▶ [Extract]
########################################
Most states require licensees to maintain a minimum level of net worth in addition to having surety bonds. The amount needed above the minimums is often a function of projected number of locations and agents. States also have guidelines on permissible investments and segregation of customer funds from operating funds. States will want the licensee to maintain an effective BSA/AML program, stay in good standing with the Secretary of State, have a reasonable system of governance and report material developments in the company.

Terms that might be used loosely in other contexts can be technical terms of art with precise meanings and regulatory implications in the money transfer industry. For example, an “agent” or “authorized delegate,” is a party contractually designated by a money transmitter licensee to provide services of the licensee and act in compliance with state and federal laws dealing with know your customer; customer disclosures; complaints; anti-money laundering; and so forth.

Certain key people are required by many states to provide personal background information to assess the fitness and character of control persons. These individuals often include officers; directors; shareholders with greater than 5 – 10% ownership; key executives; general managers; branch managers; and the compliance officer. The people required to submit information can often be negotiated (e.g. “all shareholders” can usually exclude those with less than 5% ownership and “vice presidents” doesn’t necessarily entail submissions from all VPs). Material commonly requested includes personal financial and biographical disclosures; fingerprints; reference letters; and, in a few states, third party background checks. Some states have background check requirements specifically for individuals who do not or have not resided in the US for at least 5 years, and for non-U.S. citizens. Key people who are not U.S. citizens should allow extra time to complete the background checks.

Companies that form new subsidiaries to apply for the money transmitter licenses can reasonably expect that the parent company will need to provide substantial information about itself and its key people.

Corollary Requirements of Licensing

Beyond simply filling out a form applying for a Certificate of Authority to conduct business operations in a particular state, a company needs to make sure that the corporate trade name they wish to use is available and file a “doing business as” (dba) registration if the name is different from their formal corporate name. In addition, the company needs to make sure to complete any franchise tax forms, as appropriate, or register with the Department of Revenue, as required.

Each money services business (MSB) must register with the Department of the Treasury, Financial Crimes Enforcement Network (FinCEN). All filings must be made through the BSA E-Filing System. Registration of an MSB is the responsibility of the owner or controlling person of the company and must be filed within 180 days after the date on which the MSB is established.  The most difficult element of the registration is entering the primary transaction account and the name of the financial institution. Obtaining a commercial bank account for money transmission is difficult for a new MSB. If the registrant has more than one primary transaction account, then the applicant needs to enter information about the account with the greatest money service activity transaction volume as measured by value in dollars.
########################################
▶ [Tasks]
A - Please print everything in the licensing passage from "Each money services" down to "value in dollars.".
B - According to the licensing passage, within how many days after an MSB is established must its registration be filed?
C - List the types of individuals that the licensing passage says are often included among the key people who must provide personal background information.

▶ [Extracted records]
########################################
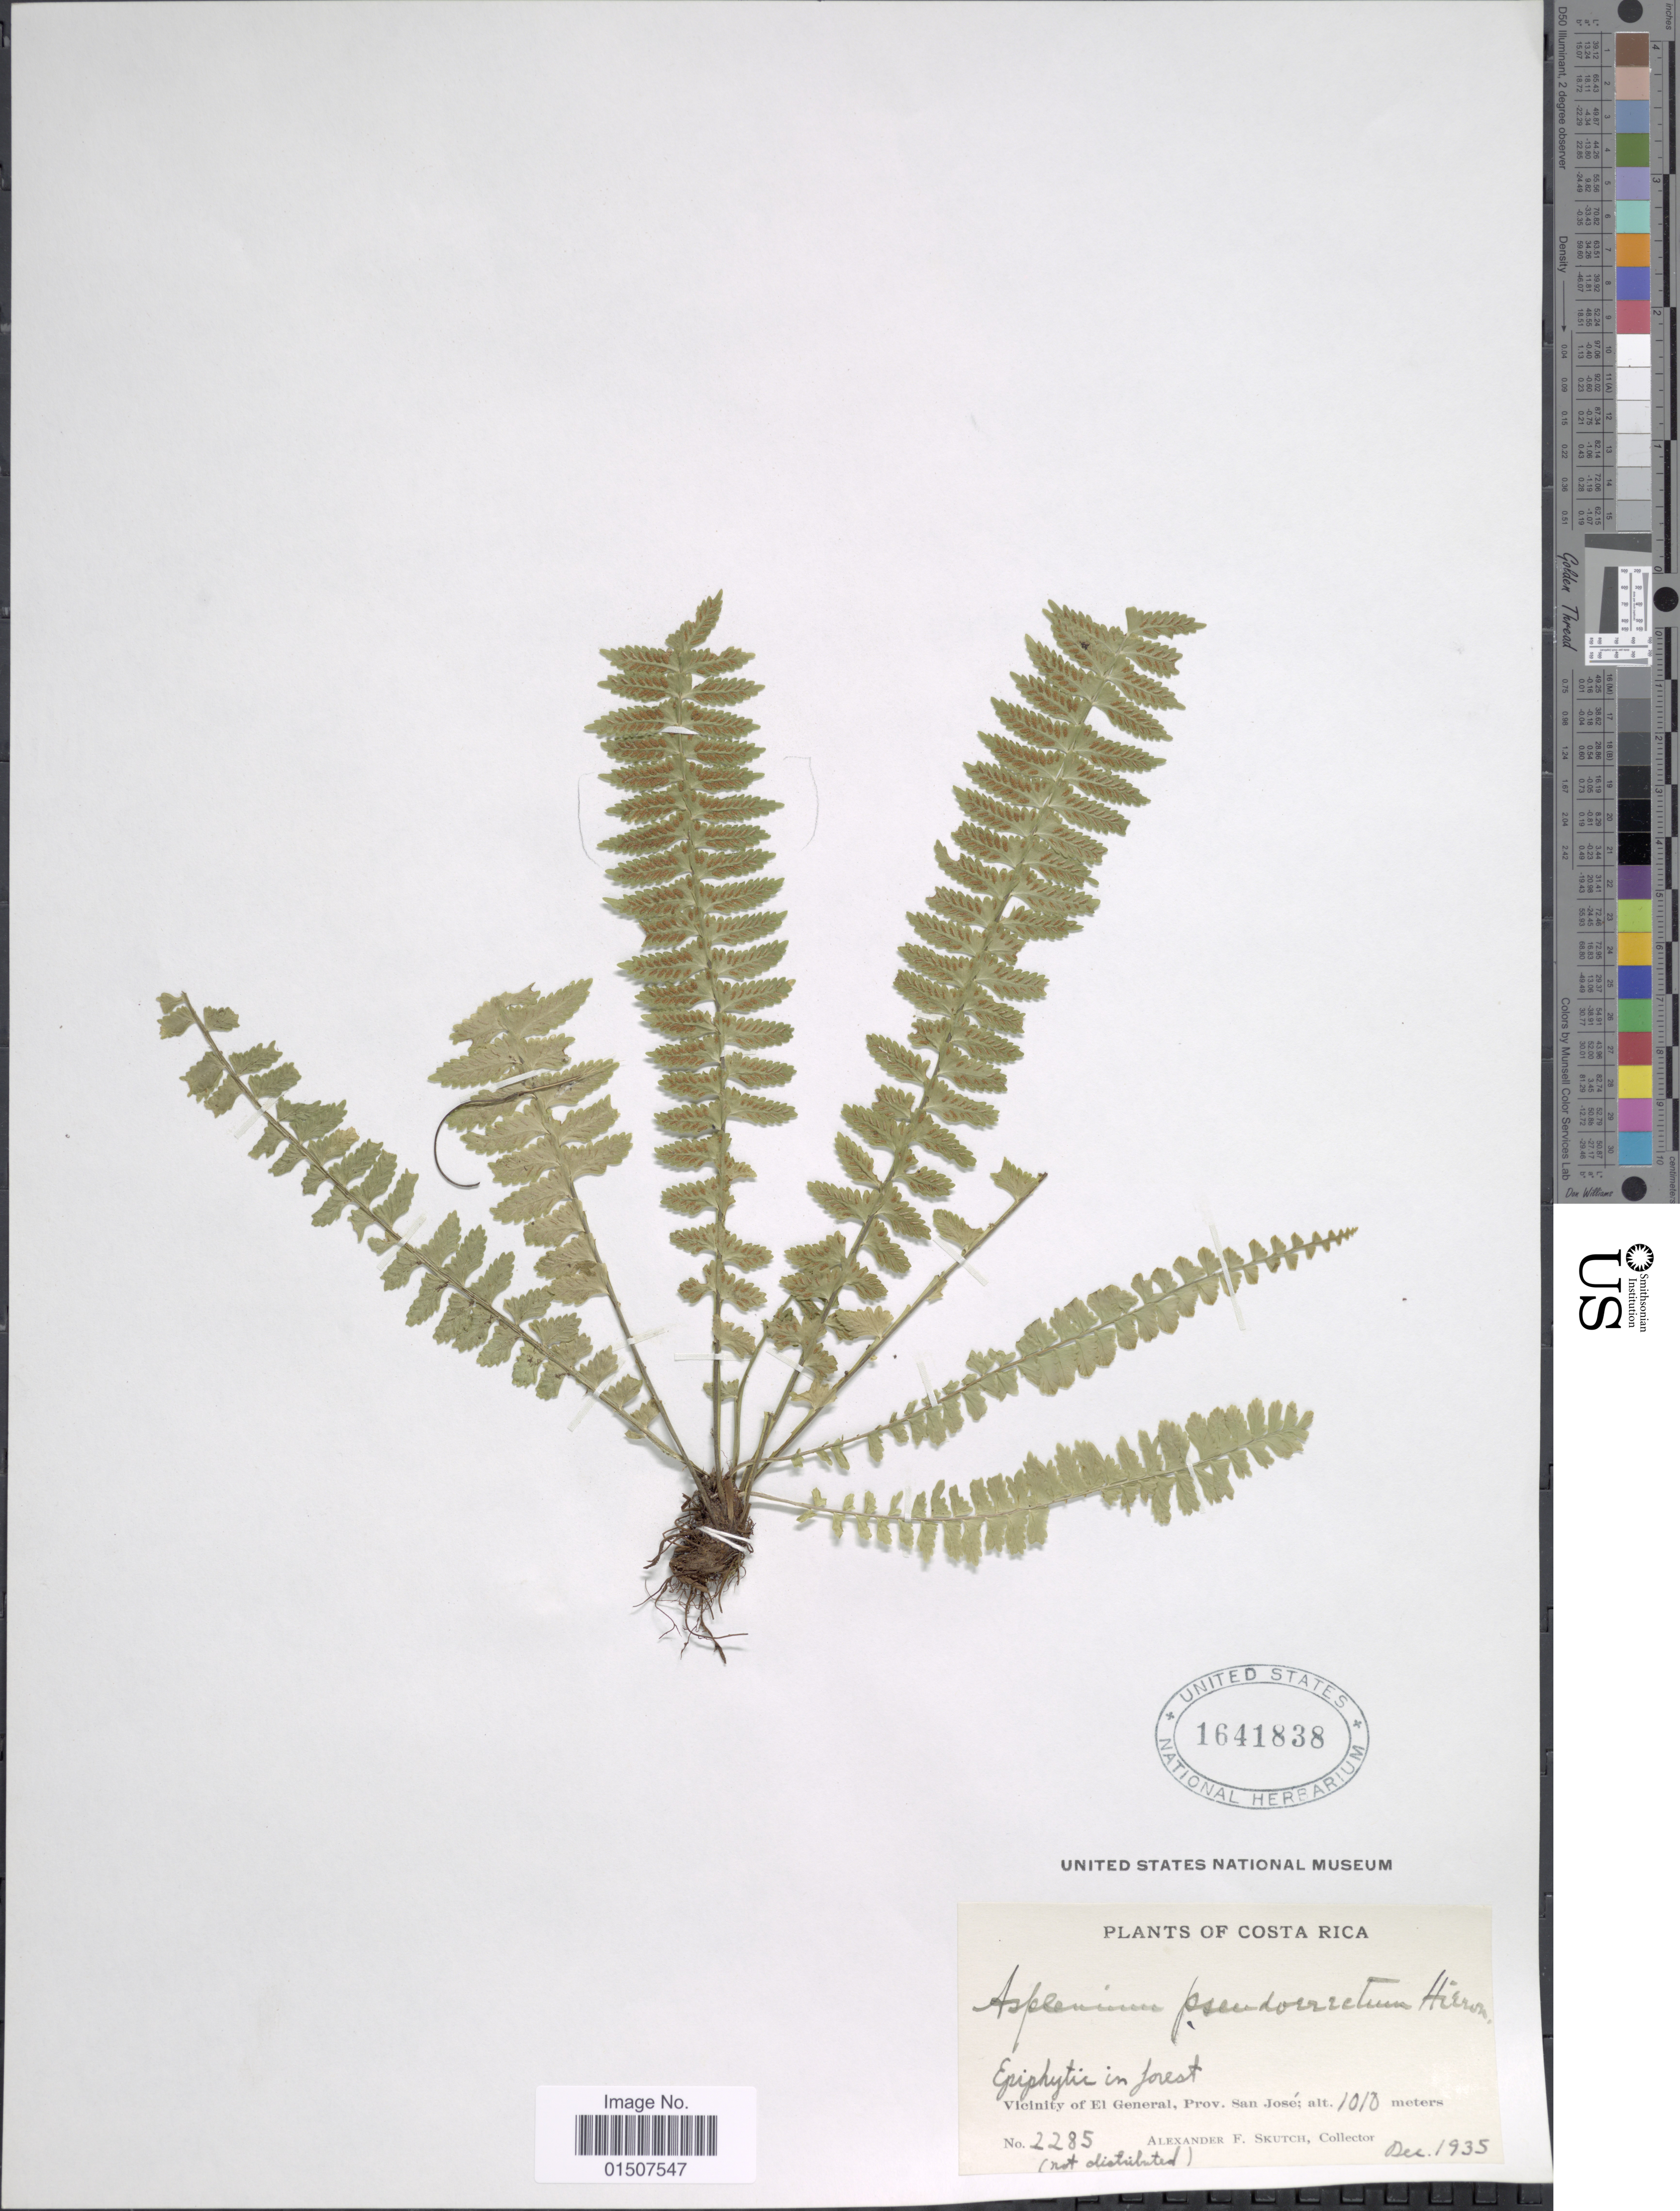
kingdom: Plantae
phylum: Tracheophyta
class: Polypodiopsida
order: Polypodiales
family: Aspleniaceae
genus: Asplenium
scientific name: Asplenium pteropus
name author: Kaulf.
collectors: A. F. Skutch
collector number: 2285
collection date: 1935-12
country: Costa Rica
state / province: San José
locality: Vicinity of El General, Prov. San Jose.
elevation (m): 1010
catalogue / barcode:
########################################
▶ [Responses in order]
A -
Each money services business (MSB) must register with the Department of the Treasury, Financial Crimes Enforcement Network (FinCEN). All filings must be made through the BSA E-Filing System. Registration of an MSB is the responsibility of the owner or controlling person of the company and must be filed within 180 days after the date on which the MSB is established.  The most difficult element of the registration is entering the primary transaction account and the name of the financial institution. Obtaining a commercial bank account for money transmission is difficult for a new MSB. If the registrant has more than one primary transaction account, then the applicant needs to enter information about the account with the greatest money service activity transaction volume as measured by value in dollars.

B - Within 180 days.

C -
- Officers
- Directors
- Shareholders with greater than 5–10% ownership
- Key executives
- General managers
- Branch managers
- The compliance officer